* _Task to carry out_
List every organization or news publication that the text on unfair labor practices mentions by name.

* _Text excerpt_
[Start of Attachment]

Unfair Labor Practices

The NHL has filed an unfair labor practice complaint with the National Labor Relations Board. Here is an ESPN.com story. Here’s a Washington Post story. At issue is an alleged NHLPA directive that said any players who choose to become replacement players would forfeit the benefits they have received during the lockout. According to this website for the NLRB, an example of union actions that violate the Wagner Act is “Threats to employees that they will lose their jobs unless they support the union’s activities.” While the union hasn’t threatened its members with loss of jobs, they have allegedly threatened them with loss of income.

Another issue that hasn’t formally been pursued is the union’s telling player agents that they risk being decertified if they represent replacement players. If true, both of these actions are attempts to limit the ability of teams to hire substitute resources.

[End of Attachment]

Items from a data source
[Start of Attachment]

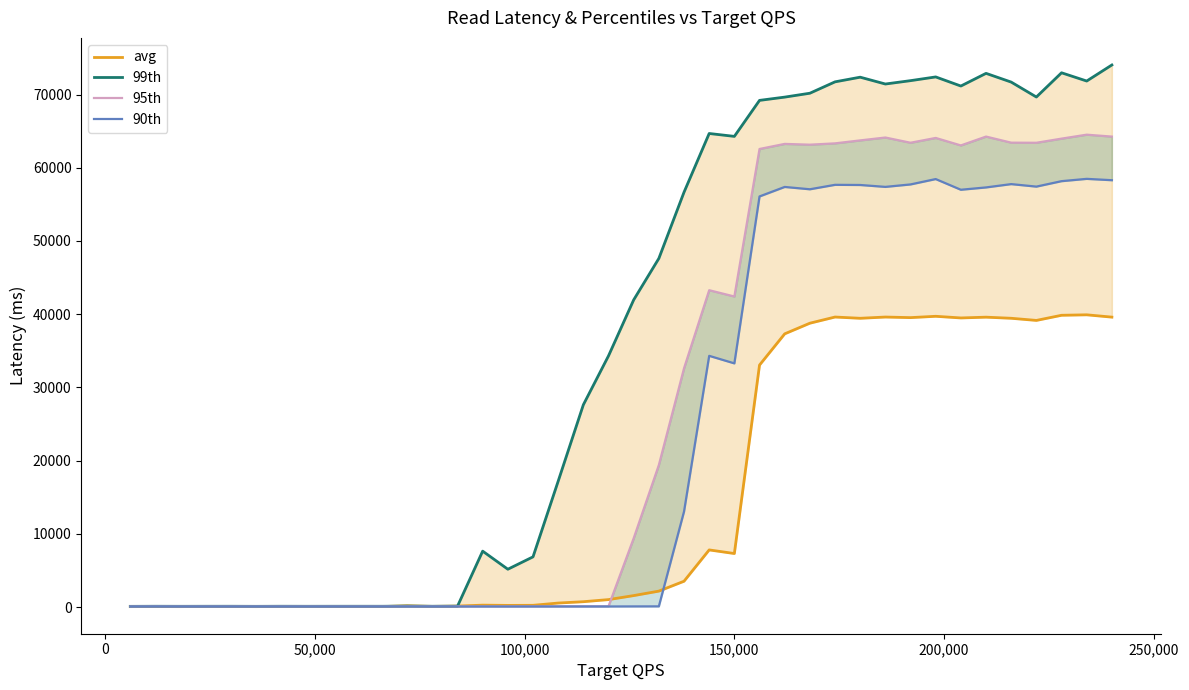

Reading left to right, list all the values displayed in this chart.

avg: 78.9	84.2	78.4	98.3	91.2	77.1	104.2	104.1	96.8	89.0	85.4	197.6	111.0	157.7	280.3	245.5	258.1	567.4	750.6	1038.1	1586.1	2197.0	3546.4	7822.0	7328.1	33063.0	37323.8	38776.6	39618.6	39447.9	39617.2	39538.5	39719.9	39494.2	39599.5	39449.4	39156.6	39858.1	39921.8	39605.5
99th: 115.9	126.7	120.1	124.9	126.6	116.9	128.1	123.1	125.4	127.1	125.9	151.0	126.5	139.1	7653.9	5185.0	6875.6	17208.1	27638.7	34322.5	41962.7	47622.0	56662.3	64678.2	64284.4	69199.2	69645.3	70176.1	71729.8	72366.0	71433.7	71893.2	72402.0	71157.7	72889.3	71696.9	69658.5	72967.5	71841.6	74033.8
95th: 101.0	109.0	101.5	104.6	105.3	102.9	104.7	104.1	104.1	104.5	104.5	106.6	104.8	106.2	108.7	107.3	112.8	116.6	117.3	126.3	9412.3	19414.3	32617.6	43282.4	42422.6	62564.0	63257.8	63151.2	63330.7	63736.9	64128.6	63416.3	64071.3	63049.3	64257.7	63426.3	63412.6	63977.4	64517.2	64255.2
90th: 95.2	102.2	95.0	96.5	96.8	95.7	95.7	96.3	95.6	95.7	95.6	96.2	96.1	96.3	97.4	96.5	99.1	100.9	101.5	99.9	108.4	114.8	13057.9	34320.4	33291.5	56083.5	57380.8	57062.9	57669.7	57647.7	57388.6	57723.7	58456.1	56996.6	57314.6	57767.5	57426.3	58169.3	58484.8	58301.1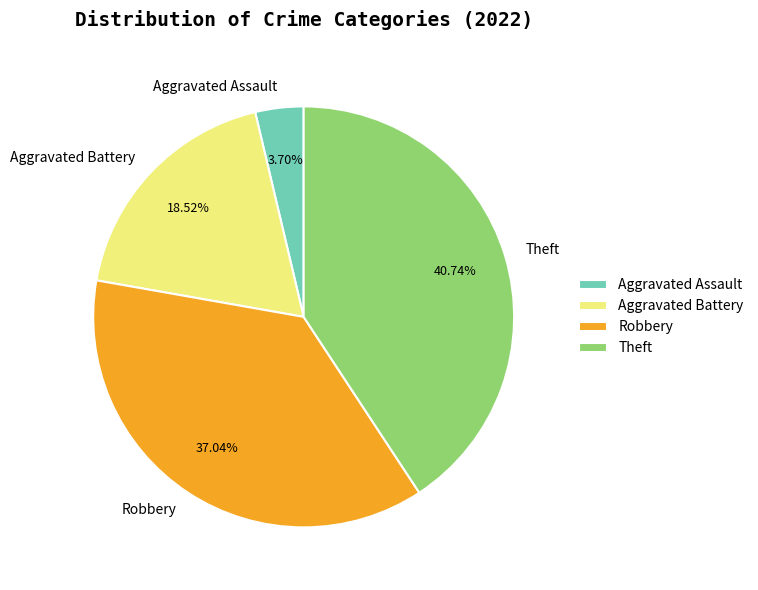

To the nearest percent, what is the difference between the Robbery and Theft slice percentages?

4%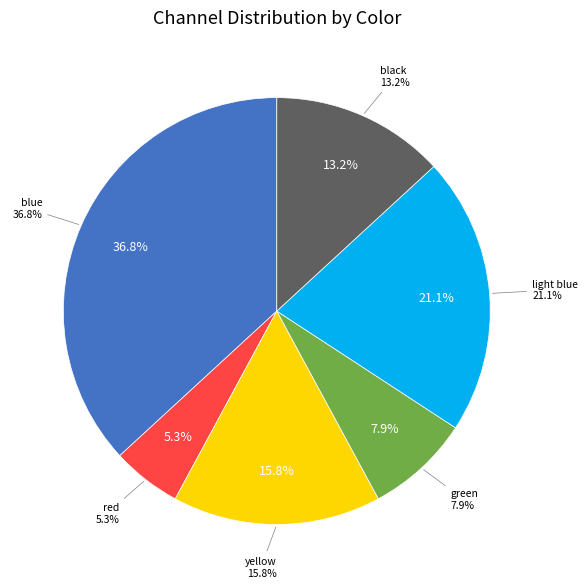

What is the largest slice in the pie chart?

blue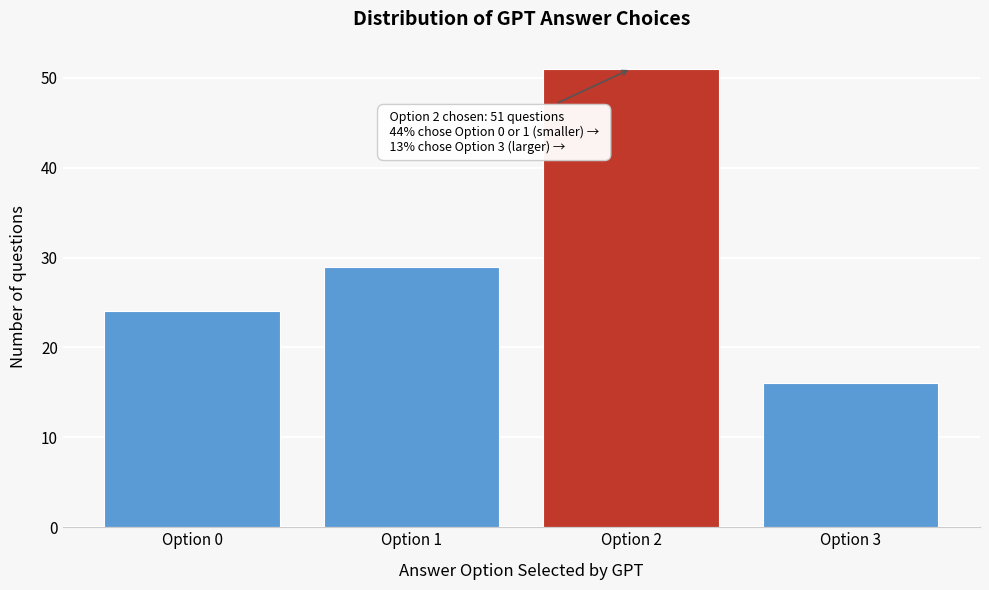

Reading right to left, list all the values displayed in this chart.

Option 3=16	Option 2=51	Option 1=29	Option 0=24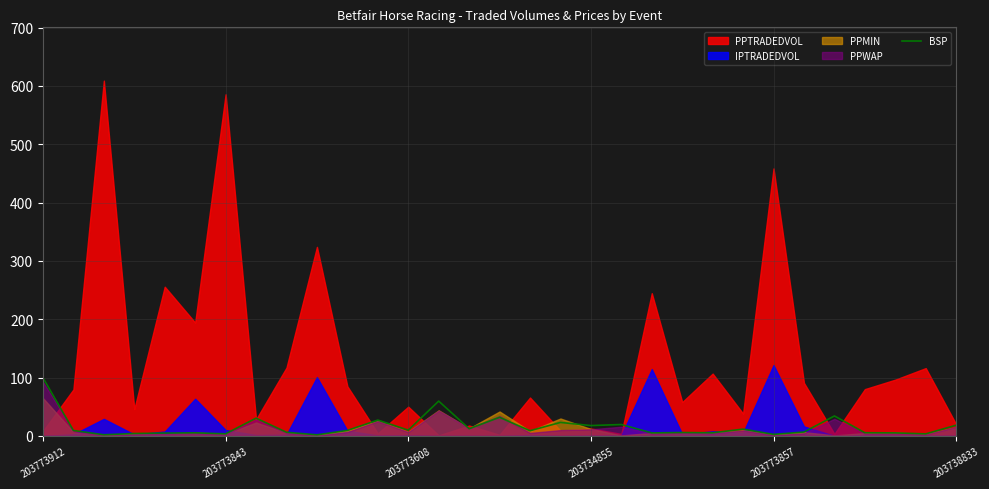

True or false: BSP has a value of 28.6 at 203773912.

False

[End of Attachment]

* _Result of this task_
- NHL
- National Labor Relations Board (NLRB)
- ESPN.com
- Washington Post
- NHLPA